## Passage provided
◆ ◆ ◆ ◆ ◆ ◆ ◆
Friday, July 30, 2010

Friday Inspiration - Crochet Art

I am always happy when I have thread/yarn and a crochet hook in hand!  After years of not being totally thrilled with the bulky yarn things I made, I discovered lacy crochet.  Mmmm ... this is what crochet was made for!

I've recently come across the works of two crochet artists that are so inspiring to me - I go back to their images over and over again!  It also helps that they work with two areas that I love - street art and the ocean.

Crystal Gregory inserts crochet into architectural elements creating very interesting and powerful art.  One of my favorites is her Invasive Crochet series where she combines delicate, lacy crochet with razor wire fencing.  I love how she uses the soft, old-fashioned doily crochet work opposing the hard, steeliness of the urban razor wire.  There are so many connotations to this!
Invasive Crochet, Crystal Gregory, 2009.

An English crochet artist, known as Hook and Scumble, sets her freeform crochet sculptural work in the setting it was first inspired by.  The piece below makes me feel as if I've stumbled across several wonderful new species of tidepool creatures.  Hook and Scumble also crochets beautiful forms from gold and sterling silver wire - definitely worth a trip to her sight for inspiration.

Hook and Scumble

So ....  I'm looking at this piece of pineapple lace in a beautiful Malabrigo lace yarn I've been working on  and thinking I could crochet it into a corner of my garden.  An other-worldly spider web?  Hmmm.  It might work!
◆ ◆ ◆ ◆ ◆ ◆ ◆
## The problem
In the post on crochet art, what does Crystal Gregory combine delicate, lacy crochet with in her Invasive Crochet series?

## Dataset extract
◆ ◆ ◆ ◆ ◆ ◆ ◆
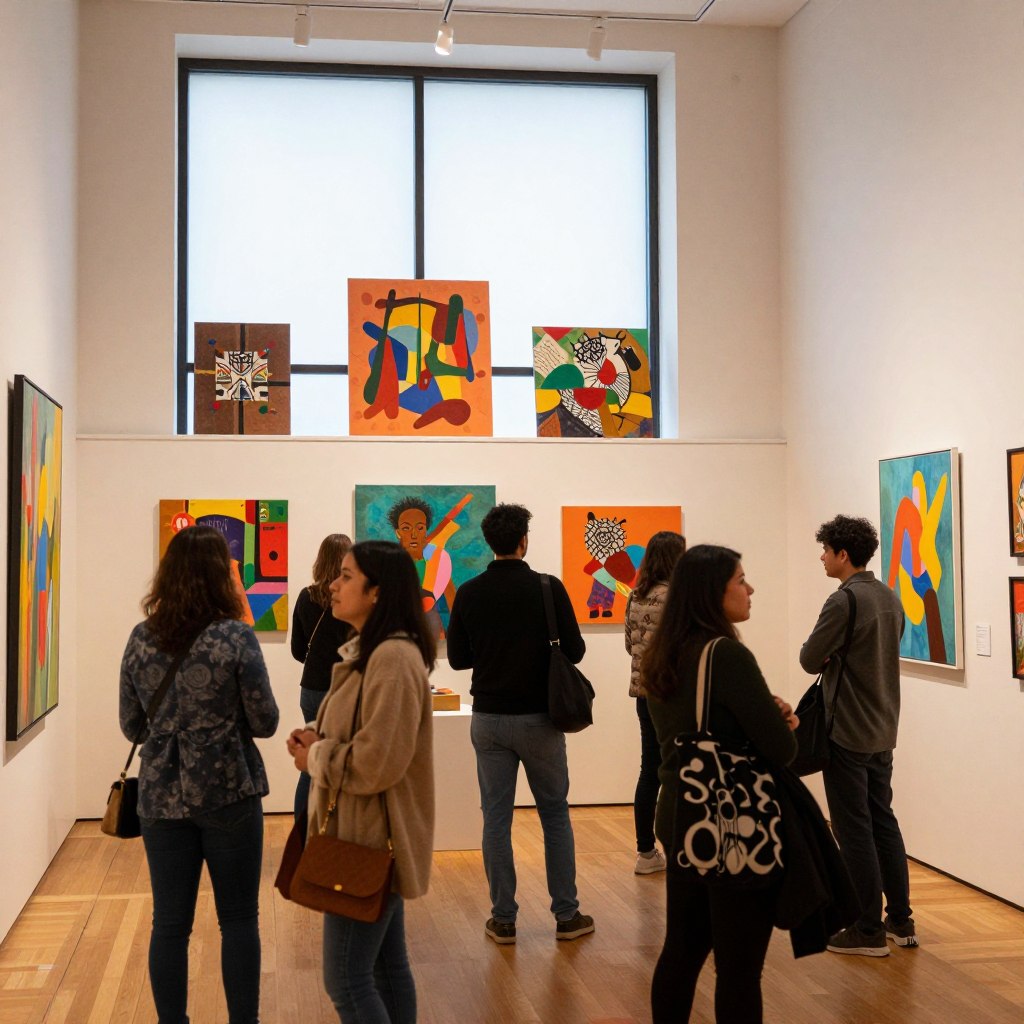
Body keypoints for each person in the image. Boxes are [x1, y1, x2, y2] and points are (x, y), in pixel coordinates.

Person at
◆ ◆ ◆ ◆ ◆ ◆ ◆
## Exercise solution
Razor wire fencing.